I trust from our discussions in class and these questions, how important assertions and their related controls are.  We’ll be exploring for the remainder of class risks and related controls in various processes and scenarios.

Week 4 Questions

by 13 Comments

  1. As customers we experience various company’s order to cash process (OTC) whenever we buy something.  Which company do you believe has a ‘great’ OTC process?   Why? 
  2. Which portion of the Order to Cash (OTC) process do they see as the most vulnerable to theft, fraud or failure of some kind? Explain.
  3. Who in a company should be responsible for the controls of that company’s Order to Cash (OTC) Process?  Why?
  4. What key (1-2) competencies does the person responsible in a company for the Order to Cash (OTC) need to have?  Why?
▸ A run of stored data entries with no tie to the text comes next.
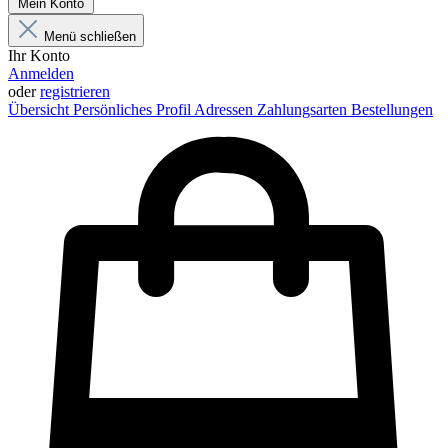
Mein Konto
Menü schließen
Ihr Konto
Anmelden
oder
registrieren
Übersicht
Persönliches Profil
Adressen
Zahlungsarten
Bestellungen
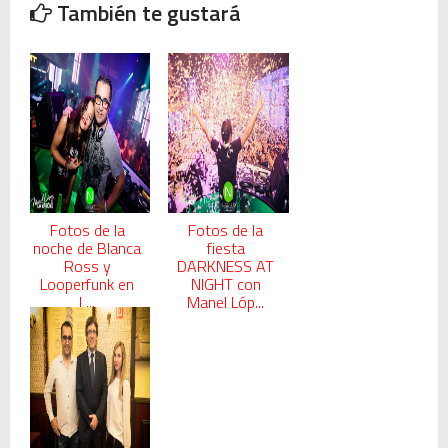
También te gustará
Fotos de la
Fotos de la
noche de Blanca
fiesta
Ross y
DARKNESS AT
Looperfunk en
NIGHT con
L...
Manel Lóp...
Week 2 Wrap-up: Business Processes, Assertions

by Leave a Comment

Great job on the discussion.  This is what I want to see every week.   I think you raised all the salient points but let me summarize and share my views.

Q1: Business Process Experiences:  You have experience with a lot of different processes across a large number of industries, markets and settings.  A couple observations common to each example:

  • Processes are almost always comprised of a number of steps – sometimes a lot of steps (depending on level of detail provided)
  • The steps are usually executed by different people and usually different functions within an organization.  It’s often the handoffs between people and organizations that cause problems and inefficiencies.
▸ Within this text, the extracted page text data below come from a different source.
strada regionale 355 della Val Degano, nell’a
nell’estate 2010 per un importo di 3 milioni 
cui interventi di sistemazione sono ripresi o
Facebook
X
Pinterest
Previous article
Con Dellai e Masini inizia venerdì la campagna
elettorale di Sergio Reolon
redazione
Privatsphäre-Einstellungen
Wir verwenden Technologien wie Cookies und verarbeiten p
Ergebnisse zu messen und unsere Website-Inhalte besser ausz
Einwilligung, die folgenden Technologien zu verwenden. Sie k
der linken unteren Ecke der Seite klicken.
Q2: SOX Laws – are they sufficient reaction or overreaction?  Great discussion.   My view is that the laws & regulations have had an effect because there have been fewer major control failures like Enron, Worldcom, etc. in the past.   The laws have sharpened the accountability of top level executives and management.  However, organizations must spend lots of $$ and it’s a lot, lot of work to develop and maintain the control system and discipline necessary to execute them.
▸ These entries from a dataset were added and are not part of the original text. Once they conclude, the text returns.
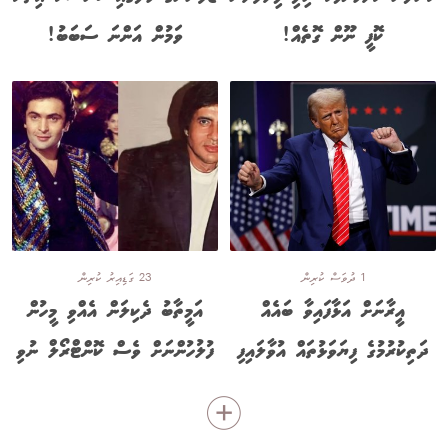
ކޮފީ ނޫން ގޮތެއް!
ވަމުން އަންނަ ސަބަބު!
1 ދުވަސް ކުރިން
23 ގަޑިއިރު ކުރިން
އީރާނަށް އަޅާފައިވާ ބައެއް
އަމީތާބު ދެކިލަން އެއްވި މީހުން
ދަތިކުރުމުގެ ފިޔަވަޅުތައް އުވާލައިފި
ފުލުހުންނަށް ވެސް ކޮންޓްރޯލް ނުވި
Q3: Define a control environment:  Some great definitions – although I suspect internet search tools helped.  Couple of my comments related to the discussions:

  • The company culture and the tone set by senior management has a role in establishing a company’s control environment.  I’ll share a personal story from my experience about this in class.
  • The proper culture, tone and discipline necessary to support the control environment can’t just some from the top brass / executives.  It has to flow through to front line managers to be truly effective.  The challenge is how to maintain the alignment between senior management and front line managers.
  • We’ll learn more about this topic (in some detail) later in this class and your final exercise.

Q4: Differences between a compliance-driven vs. a profitability driven controls:  Both types of controls are important to the success of an organization.  Compliance controls are basic requirements for a company (necessary to operate legally) while profit controls support the ultimate goals and level of ‘success’ for a company.  Although the focus of compliance vs. profit controls is different, sometimes the same methods / means can be used to support both.

This coming week we will look more deeply at the Procure to Pay (P2P, PtP, Procurement process – I use the terms interchangeably) as well and the link between risks and financial assertions.